На первый взгляд ничего не изменилось в доме с тех пор, как был он тут с Саенко. Все так же в большом зале находился разрубленный топором рояль, мелких предметов мебели не было вовсе, а из крупных ни одного целого. Валялись книги из огромной некогда библиотеки, у всех портретов были обязательно выколоты глаза. Пыль, грязь и запустение царили в некогда прекрасном доме. Но где же старик управляющий? Распахнутая настежь дверь наводила Бориса на нехорошие мысли. Однако звать Борисоглебского он не стал, а наоборот, старался ступать еще тише, что было весьма затруднительно, учитывая хрустевшие под ногами битые стекла и обломки мебели.
Поднимаясь по лестнице, Борис и увидел валявшийся на мраморных ступенях труп довольно-таки молодого мужика в обрезанной шинели.
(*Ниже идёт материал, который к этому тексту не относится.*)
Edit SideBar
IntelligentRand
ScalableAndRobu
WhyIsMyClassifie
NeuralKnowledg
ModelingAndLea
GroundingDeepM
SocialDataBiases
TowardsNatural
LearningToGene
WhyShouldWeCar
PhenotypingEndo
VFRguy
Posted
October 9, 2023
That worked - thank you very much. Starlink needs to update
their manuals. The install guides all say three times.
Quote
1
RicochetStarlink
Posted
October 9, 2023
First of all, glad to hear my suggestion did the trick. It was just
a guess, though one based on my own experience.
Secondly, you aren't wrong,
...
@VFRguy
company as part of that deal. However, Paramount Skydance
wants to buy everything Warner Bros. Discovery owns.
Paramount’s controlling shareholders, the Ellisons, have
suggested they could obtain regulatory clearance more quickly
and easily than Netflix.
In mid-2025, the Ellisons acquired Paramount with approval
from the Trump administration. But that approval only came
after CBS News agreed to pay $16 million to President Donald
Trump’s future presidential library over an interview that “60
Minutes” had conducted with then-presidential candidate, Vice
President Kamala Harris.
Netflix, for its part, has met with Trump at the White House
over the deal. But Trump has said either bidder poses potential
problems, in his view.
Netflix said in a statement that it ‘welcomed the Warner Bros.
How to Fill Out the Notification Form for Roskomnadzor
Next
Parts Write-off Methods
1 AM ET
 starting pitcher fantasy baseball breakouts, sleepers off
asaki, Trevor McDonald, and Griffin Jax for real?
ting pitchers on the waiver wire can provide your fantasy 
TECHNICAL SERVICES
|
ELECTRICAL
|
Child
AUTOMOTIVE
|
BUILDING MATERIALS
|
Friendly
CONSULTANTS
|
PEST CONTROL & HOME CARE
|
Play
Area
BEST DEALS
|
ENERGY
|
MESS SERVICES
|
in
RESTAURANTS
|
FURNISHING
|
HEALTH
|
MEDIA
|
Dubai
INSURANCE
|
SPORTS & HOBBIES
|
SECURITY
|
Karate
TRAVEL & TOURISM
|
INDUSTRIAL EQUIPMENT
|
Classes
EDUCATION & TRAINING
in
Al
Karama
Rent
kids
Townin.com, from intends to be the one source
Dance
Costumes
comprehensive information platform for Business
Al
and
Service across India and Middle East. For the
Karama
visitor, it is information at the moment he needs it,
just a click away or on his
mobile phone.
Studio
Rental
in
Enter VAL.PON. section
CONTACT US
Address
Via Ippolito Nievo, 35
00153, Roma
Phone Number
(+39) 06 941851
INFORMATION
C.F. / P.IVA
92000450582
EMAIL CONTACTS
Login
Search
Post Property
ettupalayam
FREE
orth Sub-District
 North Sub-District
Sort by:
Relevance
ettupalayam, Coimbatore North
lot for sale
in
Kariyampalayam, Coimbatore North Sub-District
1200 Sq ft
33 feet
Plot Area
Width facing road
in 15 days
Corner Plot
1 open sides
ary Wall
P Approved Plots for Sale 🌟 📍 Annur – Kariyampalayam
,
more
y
Лужа крови натекла из раны в животе. Глядя на не успевшую свернуться кровь, Борис понял, что выстрелы, которые он слышал, подъезжая, и были теми, что убили бандита. Борис вспомнил, что у Борисоглебского он видел бандитский обрез – оружие, стреляющее недалеко и не метко, зато раны от него страшные. Он прислушался – в доме стояла гулкая тишина. Где же старик?
Борис прихватил «наган», что валялся тут же, возле мертвого, и побежал, чувствуя, что случилось несчастье. Когда через анфиладу разгромленных комнат он добрался до крошечного помещения, где жил сам Борисоглебский, он, как и предполагал, никого там не нашел. В комнатке был относительный порядок: на столике, как и раньше, расположился старинный бронзовый чайник, стояли две чашки – одна тонкого гарднеровского фарфора, с отбитой ручкой, а другая – простая глиняная кружка. Борис прихватил фонарь, но не стал зажигать и устремился по коридорам тем же путем, что вел его Борисоглебский ночью к заветной картине. В некоторых местах приходилось пробираться в полной темноте, но Борис не зажигал фонарь. Вот и небольшой зал, где нужно было отодвинуть огромный буфет, чтобы проникнуть в секретное помещение. В темном углу почудилось Борису какое-то шевеление, раздался не то вздох, не то стон. Одним прыжком он оказался на месте и при свете луны с трудом узнал в лежащем человеке старика управляющего. Глаза его были закрыты, но по каким-то неуловимым признакам Борис понял, что тот еще жив. Он тронул управляющего за плечо, тот с трудом приподнял тяжелые веки. Борис торопясь зажег фонарь и поставил его так, чтобы свет не бил Борисоглебскому в лицо.
– Борис Андреич, – прохрипел старик, и взгляд его прояснился. – Вы пришли… Я знал, я молился… Еще не поздно…
– Что здесь произошло?
– Они появились, двое… я не пускал, стрелял даже… одного, кажется, ранил, а второй… это… – слова давались умирающему с трудом, – второй – это же батька Чиж.